* _Your instructions_: Pull out every line of the data below that contains the word "Learning", and copy each such line in full.

- Opening Delimiter -

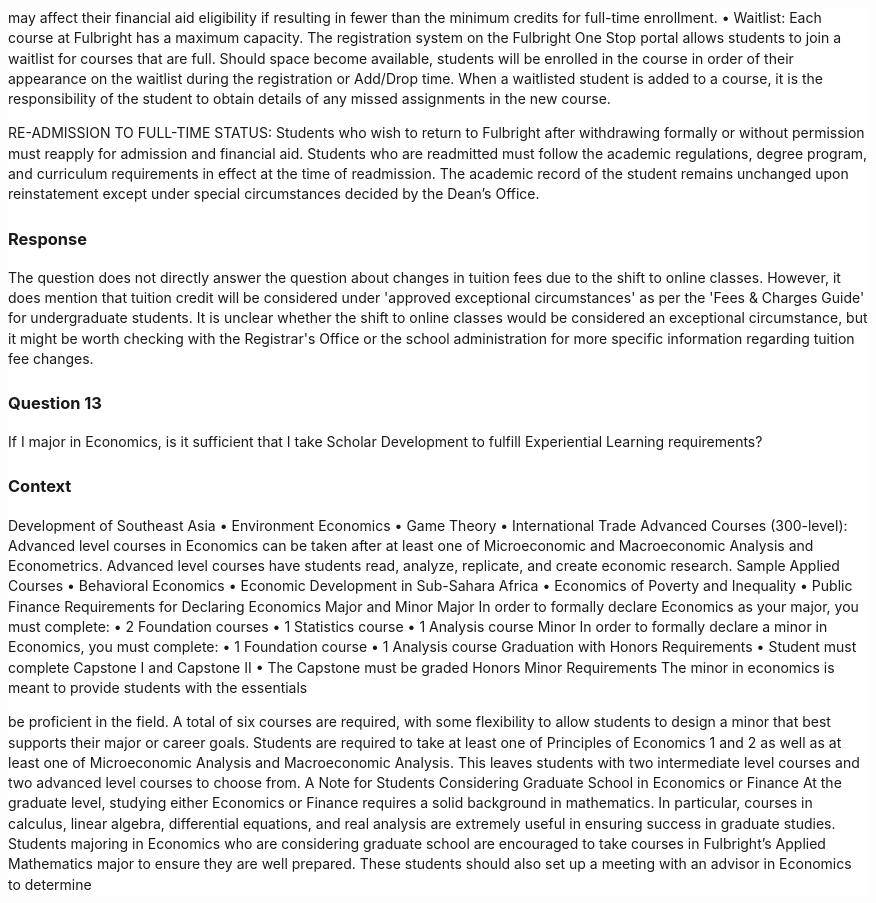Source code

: may affect their financial aid eligibility if resulting in fewer than the minimum credits for full-time enrollment. • Waitlist: Each course at Fulbright has a maximum capacity. The registration system on the Fulbright One Stop portal allows students to join a waitlist for courses that are full. Should space become available, students will be enrolled in the course in order of their appearance on the waitlist during the registration or Add/Drop time. When a waitlisted student is added to a course, it is the responsibility of the student to obtain details of any missed assignments in the new course.

RE-ADMISSION TO FULL-TIME STATUS: Students who wish to return to Fulbright after withdrawing formally or without permission must reapply for admission and financial aid. Students who are readmitted must follow the academic regulations, degree program, and curriculum requirements in effect at the time of readmission. The academic record of the student remains unchanged upon reinstatement except under special circumstances decided by the Dean’s Office.

### Response
The question does not directly answer the question about changes in tuition fees due to the shift to online classes. However, it does mention that tuition credit will be considered under 'approved exceptional circumstances' as per the 'Fees & Charges Guide' for undergraduate students. It is unclear whether the shift to online classes would be considered an exceptional circumstance, but it might be worth checking with the Registrar's Office or the school administration for more specific information regarding tuition fee changes.

          
### Question 13
If I major in Economics, is it sufficient that I take Scholar Development to fulfill Experiential Learning requirements?

### Context
Development of Southeast Asia • Environment Economics • Game Theory • International Trade Advanced Courses (300-level): Advanced level courses in Economics can be taken after at least one of Microeconomic and Macroeconomic Analysis and Econometrics. Advanced level courses have students read, analyze, replicate, and create economic research. Sample Applied Courses • Behavioral Economics • Economic Development in Sub-Sahara Africa • Economics of Poverty and Inequality • Public Finance Requirements for Declaring Economics Major and Minor Major In order to formally declare Economics as your major, you must complete: • 2 Foundation courses • 1 Statistics course • 1 Analysis course Minor In order to formally declare a minor in Economics, you must complete: • 1 Foundation course • 1 Analysis course Graduation with Honors Requirements • Student must complete Capstone I and Capstone II • The Capstone must be graded Honors Minor Requirements The minor in economics is meant to provide students with the essentials

be proficient in the field. A total of six courses are required, with some flexibility to allow students to design a minor that best supports their major or career goals. Students are required to take at least one of Principles of Economics 1 and 2 as well as at least one of Microeconomic Analysis and Macroeconomic Analysis. This leaves students with two intermediate level courses and two advanced level courses to choose from. A Note for Students Considering Graduate School in Economics or Finance At the graduate level, studying either Economics or Finance requires a solid background in mathematics. In particular, courses in calculus, linear algebra, differential equations, and real analysis are extremely useful in ensuring success in graduate studies. Students majoring in Economics who are considering graduate school are encouraged to take courses in Fulbright’s Applied Mathematics major to ensure they are well prepared. These students should also set up a meeting with an advisor in Economics to determine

- Closing Delimiter -

* _Answer space_:
If I major in Economics, is it sufficient that I take Scholar Development to fulfill Experiential Learning requirements?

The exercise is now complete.